Activity:
Please find every line in the entries that contains the word "Creative" and copy each one. Case counts.

[Text extracted from each page]
---------------

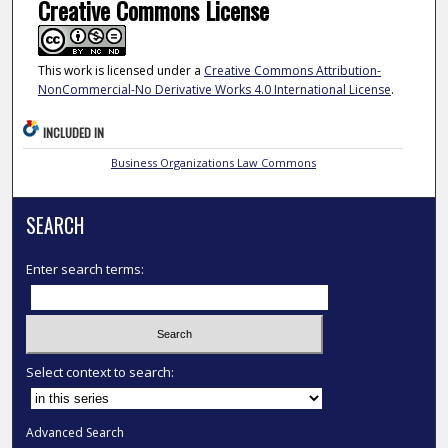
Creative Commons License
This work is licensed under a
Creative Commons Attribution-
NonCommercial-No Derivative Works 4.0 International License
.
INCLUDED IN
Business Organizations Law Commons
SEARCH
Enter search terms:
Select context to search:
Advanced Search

---------------

Solution for this task:
Creative Commons License
Creative Commons Attribution-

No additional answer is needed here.